Die neue Friedensinitiative wendet sich gegen das Nato-Ziel, zwei Prozent des Bruttoinlandsprodukts für militärische Zwecke auszugeben. Die Zwei-Prozent-Zahl ist ziemlich irrational; rational ist aber die Rechnung, die sich dem anschließt: Deutschland müsste 70 bis 80 Milliarden Euro für Aufrüstung ausgeben, horrend mehr als die aktuellen 50 Milliarden. Die Verteidigungsministerin Annegret Kramp-Karrenbauer (CDU) hat in einer Grundsatzrede noch vor der US-Wahl der Nato und den USA versprochen, dass die deutschen Verteidigungsausgaben steigen werden. Bundeskanzlerin Angela Merkel hat diese Zusage bekräftigt.

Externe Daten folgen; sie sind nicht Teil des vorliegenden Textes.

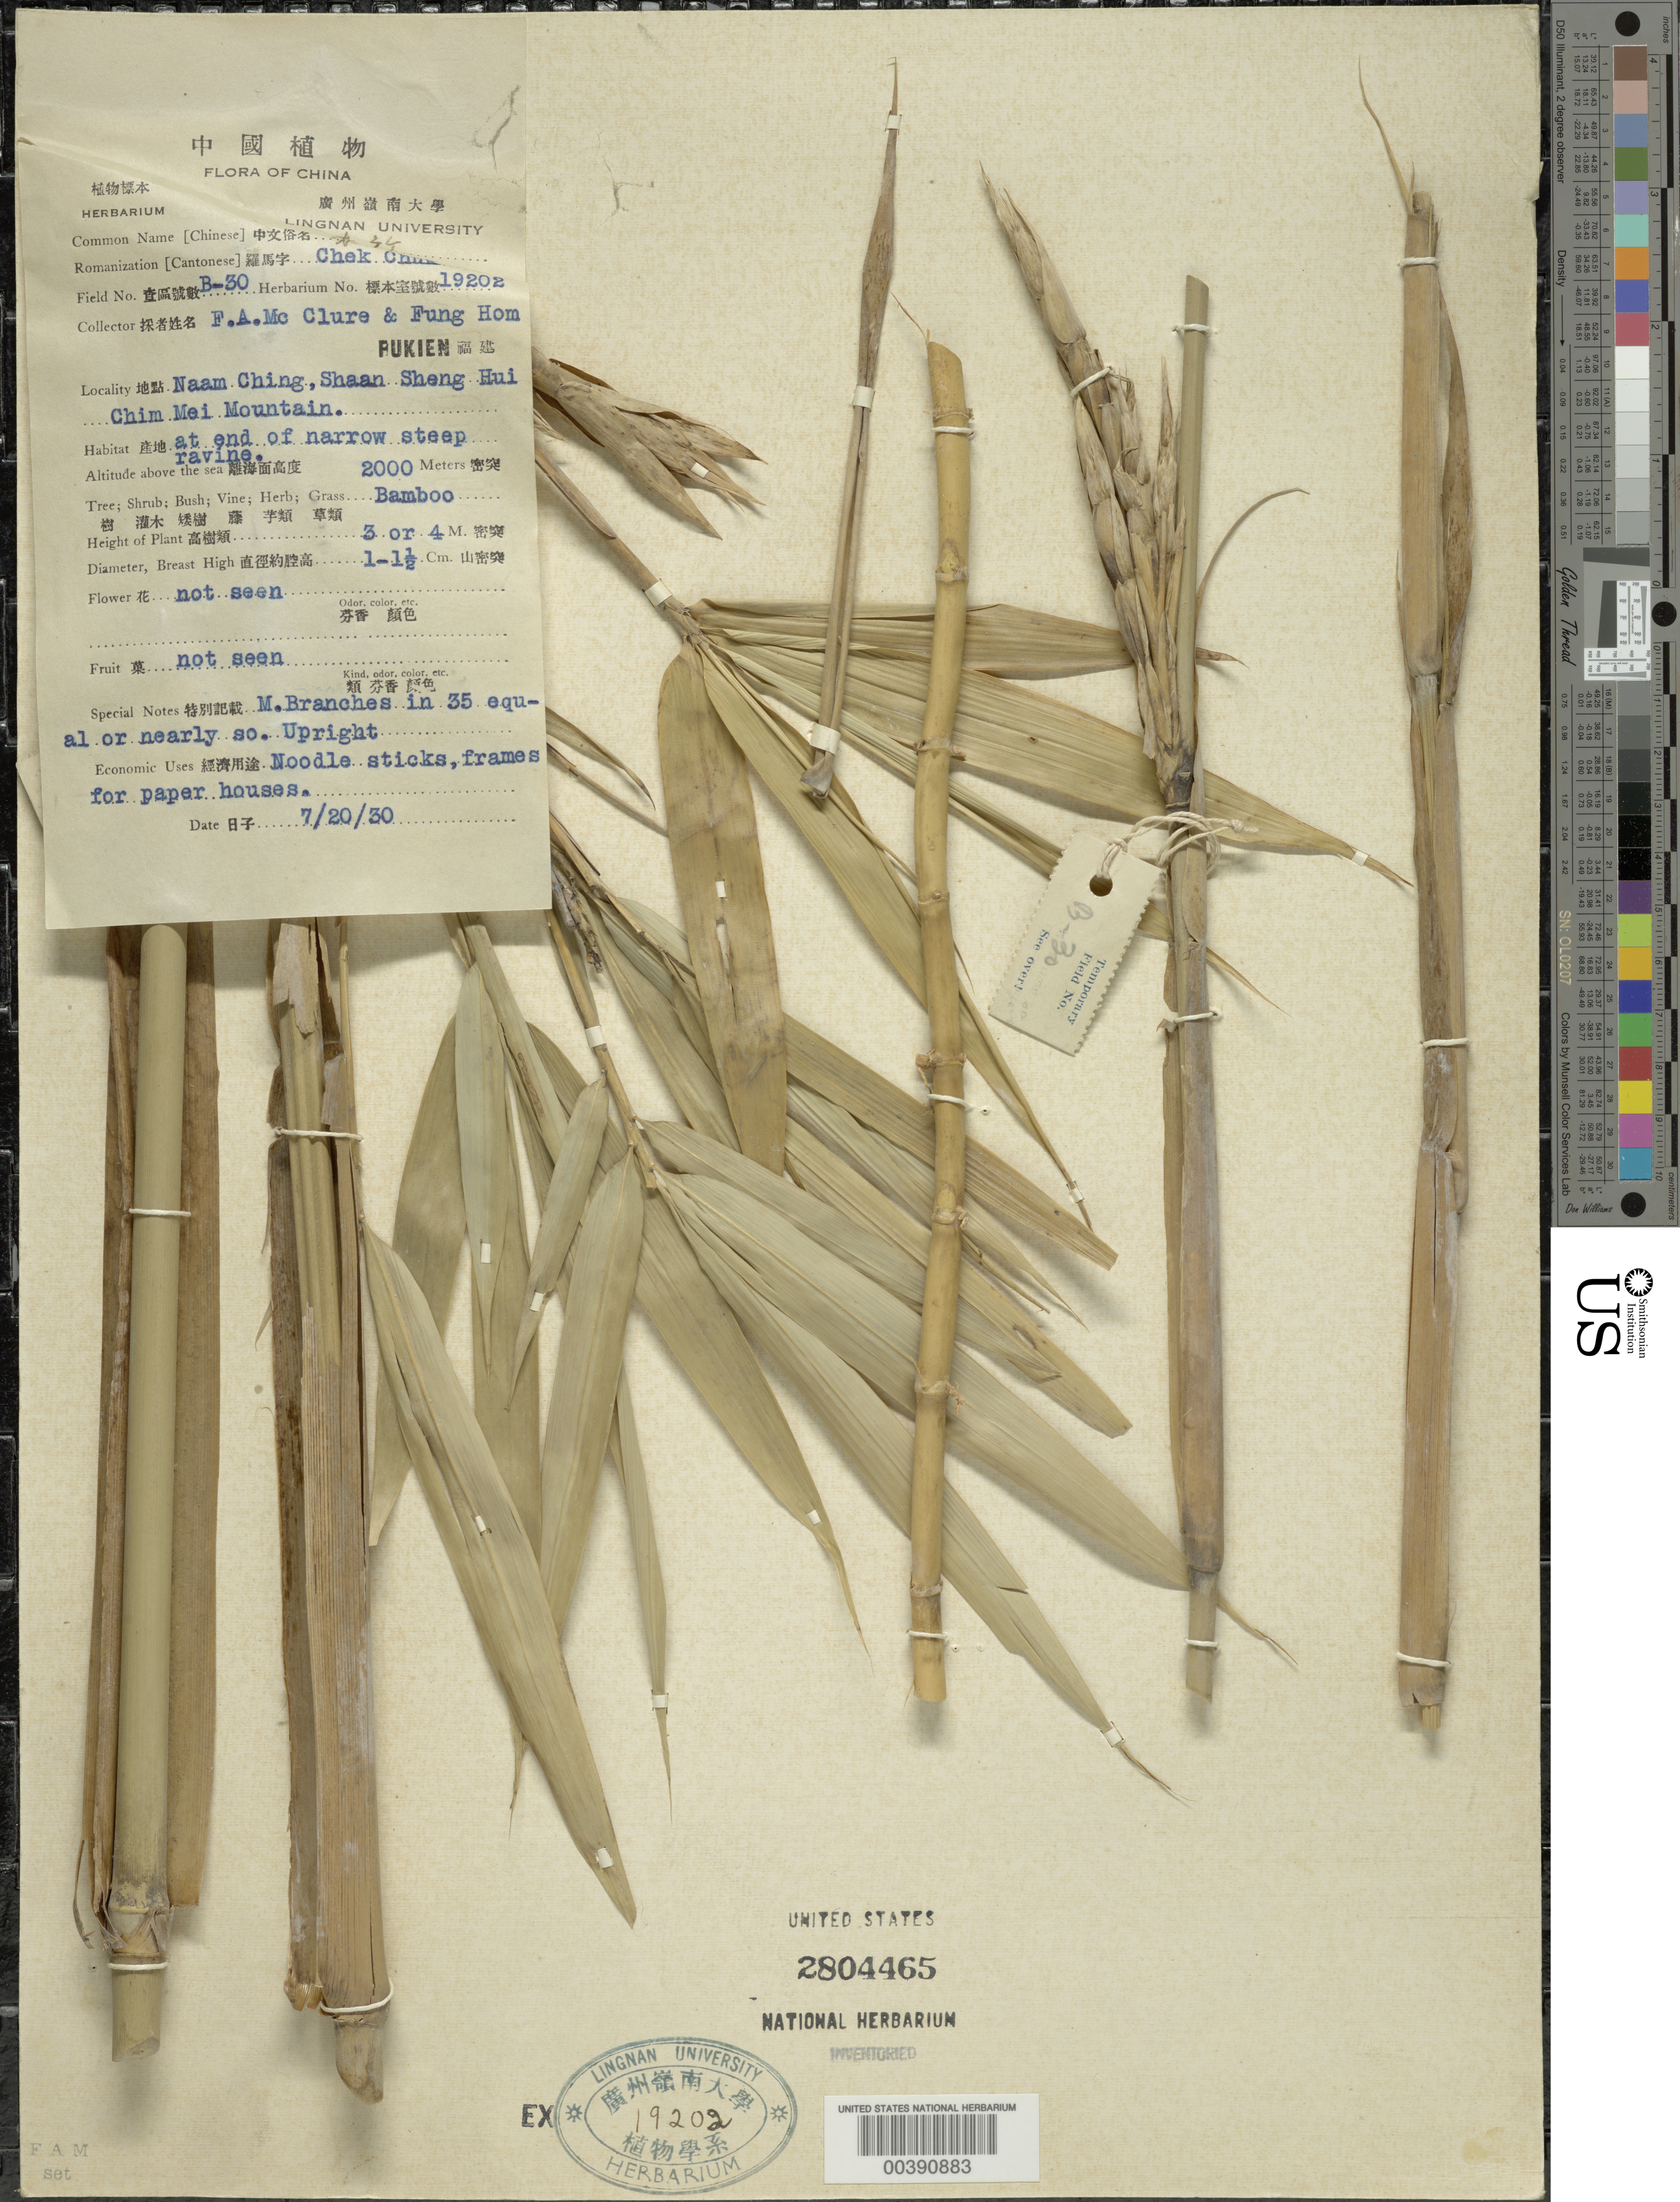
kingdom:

Der "Frankfurter Appell" hält dagegen: "Auf- und Hochrüstung ist keine Antwort auf die großen Herausforderungen unserer Zeit. Sie verschärft die Gefahr neuer Kriege und verschwendet wertvolle Ressourcen, die für eine friedliche Weltordnung dringend gebraucht werden - für den Klimaschutz, die Bekämpfung der Fluchtursachen, die Entwicklungszusammenarbeit und die Verwirklichung der Menschenrechte." Die doppelte Gefahr eines "Selbstmords der menschlichen Zivilisation" sei denkbar geworden - durch die Hochrüstung und durch die ungelösten sozialen und ökologischen Krisen.

Die marode Bundeswehr: Aufrüstung, Abrüstung und Ausrüstung

Zwischen Aufrüstung und Abrüstung gibt es allerdings noch etwas Drittes: die Ausrüstung. Die Bundeswehr ist fraglos marode - materiell und organisatorisch. Um das zu ändern, braucht es die finanziellen Mittel dafür, aus Verantwortung für die Soldaten. Die Soldatinnen und Soldaten, die im Auftrag der Bundeswehr arbeiten, sollten so ausgerüstet werden, dass sie "aus den Einsätzen auch so zurückkommen, dass sie von ihren Kindern wieder begrüßt werden können", sagt Henning Otte, der verteidigungspolitische Sprecher der Unionsfraktion im Bundestag. Also ausrüsten und abrüsten.

175 000 Unterschriften hat die neue Friedensinitiative schon gegen die Aufrüstung gesammelt. Bis zu den fünf Millionen von vor vierzig Jahren ist es noch ein Stück.

Derzeit redet alle Welt von einem Impfstoff gegen Corona. Vielleicht sind Initiativen wie "Abrüsten statt Aufrüsten" ein Impfstoff für den Frieden.